Elastic has been working for awhile now on standardisation for event data, this effort is called the Elastic Common Schema, which we’ll call ECS in this post.

The principle is to map events to specific fields and creating a naming convention that everyone can use. They provide a lot of example on their blogs and nowadays ECS is about 750 fields.

Some applications are now using ECS and on top of that Elastic provides different data shippers such as the beats family to send data using ECS.

Generate a transform from ECS

In order to simplify onboarding of data sources using ECS we have been working on transforming the common schema into Hydrolix transform.

The principle is to transpose the Elastic data type into an Hydrolix one, in order to do that we have a created a simple python script which takes ECS and generate the transform.

It’s available in our gitlab repository, it’s usage is very simple

./ecs_to_transform.py 
Please enter the raw csv URL for the mapping example if empty we'll use: https://raw.githubusercontent.com/elastic/ecs/1.10/generated/csv/fields.csv

Please enter your tableid generated in our portal: 1234

This will output the full transform to use in your Hydrolix table.

So if you are already using ECS migrating to Hydrolix will be transparent as you’ll be able to import your data without changing the schema !

And by using our tool we’ve got you cover, we are mapping every single fields that currently exists in ECS !

Ingesting Data using ECS

There are several data shipper which are using ECS, the beats family is definitely one of those.

To ingest beats data into Hydrolix we have 2 different solutions we can use:

Beats agent are shipping data to Kafka, Hydrolix is pulling from Kafka directly (this is the fastest way to setup if you already have Kafka in place)
Beats agent are shipping to a logstash or fluentd server which is then sending the data using HTTP Streaming into Hydrolix

Ingest via Kafka

Elastic has a lot of documentation regarding how to setup the different beats to push data to a Kafka brokers.
You can check their documentation for Filebeat as an example.

In this example I’ve installed packetbeat and I’m using output Kafka:

output.kafka:
  hosts: ["xxxxx:yyy"]
  topic: 'packetbeat'
  required_acks: 1
  max_message_bytes: 1000000
  compression: "gzip"

Here I’m sending data to my broker using a topic called packetbeat, the max message is 1MB and I’m compressing the message using gzip.

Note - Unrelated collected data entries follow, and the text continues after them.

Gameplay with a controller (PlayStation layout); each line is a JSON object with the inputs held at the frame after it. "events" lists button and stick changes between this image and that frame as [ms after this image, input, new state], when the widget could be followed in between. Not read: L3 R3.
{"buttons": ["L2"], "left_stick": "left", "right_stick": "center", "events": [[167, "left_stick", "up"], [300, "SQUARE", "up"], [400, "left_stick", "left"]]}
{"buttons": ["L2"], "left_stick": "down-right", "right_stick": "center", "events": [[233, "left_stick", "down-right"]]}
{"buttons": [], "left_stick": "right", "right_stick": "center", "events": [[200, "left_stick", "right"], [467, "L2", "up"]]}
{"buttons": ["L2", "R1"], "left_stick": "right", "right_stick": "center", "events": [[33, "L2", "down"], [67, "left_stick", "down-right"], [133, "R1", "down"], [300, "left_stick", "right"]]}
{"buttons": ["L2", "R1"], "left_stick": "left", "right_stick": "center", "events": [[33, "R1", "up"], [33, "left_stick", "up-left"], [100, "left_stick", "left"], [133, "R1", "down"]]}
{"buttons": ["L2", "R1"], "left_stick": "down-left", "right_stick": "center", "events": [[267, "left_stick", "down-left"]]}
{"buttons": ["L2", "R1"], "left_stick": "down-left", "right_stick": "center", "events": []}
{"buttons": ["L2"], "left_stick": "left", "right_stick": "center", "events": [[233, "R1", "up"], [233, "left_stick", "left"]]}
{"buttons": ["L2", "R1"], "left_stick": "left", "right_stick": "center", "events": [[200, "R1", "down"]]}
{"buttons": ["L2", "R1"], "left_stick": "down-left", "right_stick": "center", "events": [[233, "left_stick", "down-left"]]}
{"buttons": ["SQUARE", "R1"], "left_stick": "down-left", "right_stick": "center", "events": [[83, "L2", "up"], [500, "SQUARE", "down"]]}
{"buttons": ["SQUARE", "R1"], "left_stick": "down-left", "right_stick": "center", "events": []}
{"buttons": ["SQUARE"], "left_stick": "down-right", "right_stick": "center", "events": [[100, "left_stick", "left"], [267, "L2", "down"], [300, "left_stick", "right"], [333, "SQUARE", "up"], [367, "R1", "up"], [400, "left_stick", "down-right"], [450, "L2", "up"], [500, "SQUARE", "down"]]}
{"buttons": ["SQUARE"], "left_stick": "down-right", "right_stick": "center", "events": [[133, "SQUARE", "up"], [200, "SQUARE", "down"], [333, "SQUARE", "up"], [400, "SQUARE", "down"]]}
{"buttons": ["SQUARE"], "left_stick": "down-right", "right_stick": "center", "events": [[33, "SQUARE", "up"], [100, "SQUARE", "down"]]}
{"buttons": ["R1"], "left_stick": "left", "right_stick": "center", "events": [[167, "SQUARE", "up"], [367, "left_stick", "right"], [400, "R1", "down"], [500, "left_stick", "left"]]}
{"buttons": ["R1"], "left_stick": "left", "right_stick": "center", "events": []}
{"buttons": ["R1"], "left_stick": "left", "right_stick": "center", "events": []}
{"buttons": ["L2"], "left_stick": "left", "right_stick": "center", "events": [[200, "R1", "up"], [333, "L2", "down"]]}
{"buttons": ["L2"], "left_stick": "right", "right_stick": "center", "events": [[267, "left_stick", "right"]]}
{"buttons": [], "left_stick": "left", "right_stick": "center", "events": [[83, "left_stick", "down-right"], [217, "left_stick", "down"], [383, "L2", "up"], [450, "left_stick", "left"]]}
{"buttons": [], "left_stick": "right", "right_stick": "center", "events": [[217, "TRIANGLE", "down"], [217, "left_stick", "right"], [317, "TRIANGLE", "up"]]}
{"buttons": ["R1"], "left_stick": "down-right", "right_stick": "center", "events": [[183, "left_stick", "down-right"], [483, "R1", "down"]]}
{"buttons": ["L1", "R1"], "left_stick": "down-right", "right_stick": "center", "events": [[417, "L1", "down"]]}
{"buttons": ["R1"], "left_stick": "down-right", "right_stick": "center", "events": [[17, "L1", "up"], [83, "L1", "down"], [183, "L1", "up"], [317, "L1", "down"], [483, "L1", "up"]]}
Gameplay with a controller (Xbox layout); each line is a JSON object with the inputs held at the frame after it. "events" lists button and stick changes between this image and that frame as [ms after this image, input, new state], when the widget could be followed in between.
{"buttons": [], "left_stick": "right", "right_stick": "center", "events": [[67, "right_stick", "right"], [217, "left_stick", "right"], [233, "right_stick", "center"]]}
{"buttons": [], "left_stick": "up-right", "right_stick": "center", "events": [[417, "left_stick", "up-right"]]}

I can now configure Hydrolix to pull the data from Kafka and push it into my table using ECS transform schema.

If you are pushing data using gzip don’t forget to specify in Hydrolix transform table that the data is compressed we have some good examples in our documentation.

Ingest via Logstash

Hydrolix supports HTTP streaming to ingest data, so we can use the HTTP Output plugin from Logstash to stream data into Hydrolix.

In this part I won’t necessary cover how to setup and scale logstash to ingest data from beats, there are a lots of good documentation around that topic.

I’ll focus on the HTTP output plugin to push data into Hydrolix.

Hydrolix is expecting HTTP bulk object with 2 extra headers :

X-HDX-Table: $project.$table
X-HDX-Transform: $transformname

So in our logstash pipeline we need to use the HTTP output plugin and specify those headers :

output {
    http {
         url => "https://$host.hydrolix.live/ingest/event"
         http_method => "post"
         content_type => "application/json"
         headers => {
           "X-HDX-Table" => "$project.$table"
           "X-HDX-Transform" => "$transformname"
         }
         format => "json"
    }
}

That’s it!

If you want to test Hydrolix in parallel by ingesting into Elasticsearch, you can use the "pipeline to pipeline" function in Logstash to isolate each output to avoid any blocking.
The documentation is available here, this way you have no risk of sending data in both environment in real time!